I'm not crazy about the idea of Sulu being Spock's first officer during the Enterprise's training years. As you said before, it'd be nice to think that these characters had careers between movies that weren't limited to just one starship.

Plus Kirk mentioned it was nice to have Sulu back at the helm for three weeks in TWOK which implies he was somewhere else prior to the training mission and was going back to that place after the training cruise ended.
 
Very true. I'd forgotten that specific line and also Sulu's comment about being glad for a chance to go onboard the Enterprise. Makes me wonder just what he was doing at that time then. At the Academy for further training or as an instructor or just on leave perhaps?
 
Very true. I'd forgotten that specific line and also Sulu's comment about being glad for a chance to go onboard the Enterprise. Makes me wonder just what he was doing at that time then. At the Academy for further training or as an instructor or just on leave perhaps?

It's a big fleet. It's not like the only choices were the Enterprise or no ship at all. It's more likely that Sulu was simply serving as part of a different vessel's crew.
 
It may be a big fleet but it's a small universe. Every time something big happens (i.e. a movie) the crew just happens to be together.

TMP - Everyone's at Earth except for Spock who shows up an hour later.
TWOK/TSFS/TVH - Essentially one movie, everyone's at Earth except for Chekov who shows up a couple of days later.
TFF - Everyone's at Earth and apparently assigned to the same ship
TUD - Everyone's at Earth except for Sulu who's finally on a different ship.

Generations - TOS guest appearances and intact TNG crew
First Contact - Worf just happens to be rescued by the Enterprise
Insurrection - Worf just happens to be on leave
Nemesis - Worf's back with the same crew as before

Worf at least you can put down to coincidence but the TOS movies make it appear that the crew never broke up except for a brief period when Chekov was on the Reliant and when Sulu left for the Excelsior. You never really get the idea that thse people served anywhere except on the Enterprise. The character that seems to have the most varied career is Christine Chapel of all people.
 
It may be a big fleet but it's a small universe. Every time something big happens (i.e. a movie) the crew just happens to be together.

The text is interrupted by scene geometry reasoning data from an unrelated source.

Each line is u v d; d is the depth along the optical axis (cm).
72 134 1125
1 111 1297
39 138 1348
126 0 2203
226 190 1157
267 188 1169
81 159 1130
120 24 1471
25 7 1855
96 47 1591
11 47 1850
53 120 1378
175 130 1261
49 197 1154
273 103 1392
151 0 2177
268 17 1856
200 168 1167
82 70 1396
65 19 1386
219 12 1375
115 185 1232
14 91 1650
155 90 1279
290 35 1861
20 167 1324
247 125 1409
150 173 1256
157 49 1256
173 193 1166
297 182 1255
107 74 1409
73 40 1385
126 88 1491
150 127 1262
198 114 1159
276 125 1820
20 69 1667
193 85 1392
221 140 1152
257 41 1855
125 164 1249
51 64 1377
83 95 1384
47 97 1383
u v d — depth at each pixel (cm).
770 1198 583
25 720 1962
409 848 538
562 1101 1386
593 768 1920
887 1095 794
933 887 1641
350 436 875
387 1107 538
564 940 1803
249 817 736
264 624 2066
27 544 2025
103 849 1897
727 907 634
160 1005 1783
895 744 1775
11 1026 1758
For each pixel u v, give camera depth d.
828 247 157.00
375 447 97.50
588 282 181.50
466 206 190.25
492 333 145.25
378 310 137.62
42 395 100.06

TMP - Everyone's at Earth except for Spock who shows up an hour later.

But Kirk was at Starfleet Command and McCoy was retired. And there was a line in one version of the script about Nogura arranging to reassemble as much of Kirk's old crew as possible.


TWOK/TSFS/TVH - Essentially one movie, everyone's at Earth except for Chekov who shows up a couple of days later.
TFF - Everyone's at Earth and apparently assigned to the same ship

Which is a dozen years after TMP, plenty of time for the various crewmembers to serve on other ships in the interim. It's evident that in TWOK they've come together for the special occasion of the training cruise on Kirk's birthday. Circumstances kept them together thereafter. (I mean, seriously, after the way they committed piracy in TSFS, stealing an entire starship and sabotaging another, how many other captains would take them even after they saved the Earth? They may have had to stay together on the E-A for lack of alternatives.)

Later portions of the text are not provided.